Somewhere in Morocco

I dislike coasters. I don't really see the point of them because I like coffee rings - specifically when there is only one because you always put your mug in the exact same place every time, but lots of rings are fine. It gives an otherwise inanimate thing character. Which is important because it isn't as if that inanimate thing has a personality that can inform you as to it's character, you must inform it.

I like paint on canvas, but appreciate it less on walls. Unless it is spray paint and outdoors, but that is another topic. I prefer wooden walls and open beams. It makes things a bit bigger and a bit more drafty, but also smaller and homey all at the same time. Paint seems to only muddle or bore due to the fact that most walls are white or beige or someplace in between. No one likes the color beige, it's just fun to say. If you painted on walls as you painted on canvas, that would be something magical. Because paint on canvas is a doorway to the unknown. Imagine if all your walls were doorways, each leading someplace different. That would be lovely.

It's funny, your past builds you to who you are while still not defining you at all. Life is a developing picture. You can take it out and look at it one moment, then let it settle longer for a clearer image. It's almost the same, but it isn't at all. The past is like that. Who am I now is not who I was then, but it still made me who I am and is making me into who I'll be. I think that's a riddle, but I'm not sure. Riddles always seem so much more clever than I could ever be.

I find cliches to be boring and most love stories are cliches, but I find love stories to be wildly wonderful. I think it's because of the details. The big picture is what matters in general, but in a love story the big picture doesn't matter at all. You are not two people in a room full of people in a building in a city in a country on the earth, you are just two people. One entirely enraptured by the other, so ardently that nothing else is of any importance. And that is what makes them.

My preferred method of communication is "in-person," then blog. And maybe email. But the phone is too loud and text messages are too short and Twitter is for hashtags and Facebook is for self-absorption and I hear there are other methods, but I don't participate. Face to face is perfect. You can appreciate the person. The affect in their voice and the motions of their hands, the way their face contorts with emotion or remains still with apathy. You can use all 5 senses and know them the way we have forgotten to know people.

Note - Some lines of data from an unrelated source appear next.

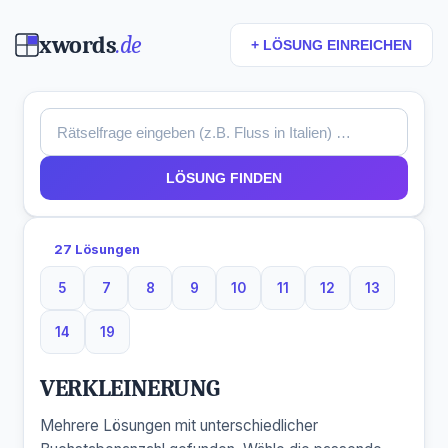
xwords
.de
+ LÖSUNG EINREICHEN
LÖSUNG FINDEN
27 Lösungen
5
7
8
9
10
11
12
13
5 Buchstaben
7 Buchstaben
8 Buchstaben
9 Buchstaben
10 Buchstaben
11 Buchstaben
12 Buchstaben
13 Buchst
14
19
14 Buchstaben
19 Buchstaben
VERKLEINERUNG
Mehrere Lösungen mit unterschiedlicher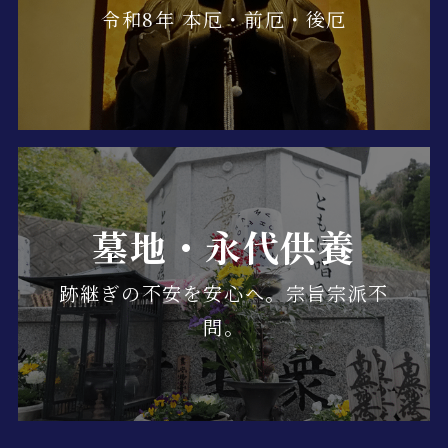
令和8年 本厄・前厄・後厄
墓地・永代供養
跡継ぎの不安を安心へ。宗旨宗派不
問。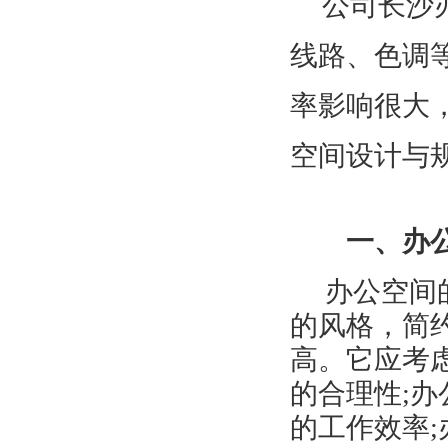
公司长沙
线路、色调
率影响很大
空间设计与
一、办
办公空间的
的风格，简
高。它应考
的合理性
;
办
的工作效率
;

Do you think clouds get lonely? Those dark wisps drifting alone while cumulus collect together at the edge of the foothills. I think they do. Alienated because they're different, isolated drops of water wandering together, blown about by the wind. I wish I could hike up into those distant clouds and whisper into their very center how much they are appreciated, if only by me.

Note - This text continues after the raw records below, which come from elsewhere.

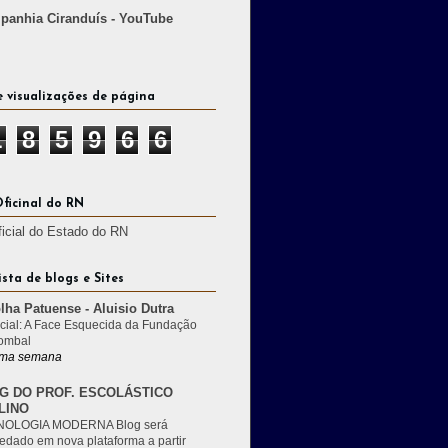
anhia Ciranduís - YouTube
e visualizações de página
1
8
5
9
6
6
Oficinal do RN
ficial do Estado do RN
ista de blogs e Sites
lha Patuense - Aluisio Dutra
cial: A Face Esquecida da Fundação
ombal
ma semana
G DO PROF. ESCOLÁSTICO
LINO
OLOGIA MODERNA Blog será
edado em nova plataforma a partir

I'm watching Casablanca again, for the thousandth time. It's a coffee ring and a canvas, a riddle and a love story, honest in all 5-senses, a whisper into loveless clouds. There is fresh bread in the oven and a sweet little boy asleep in the canvas hammock hung from the ceiling, my husband is away at work and I miss him. Sam on the piano makes it all seem easier than it is. Idealism and romanticism spun into a web around my heart. I'm worried spring will never come, but I know that all things pass. Life is a constant complicated slur. But then, so am I.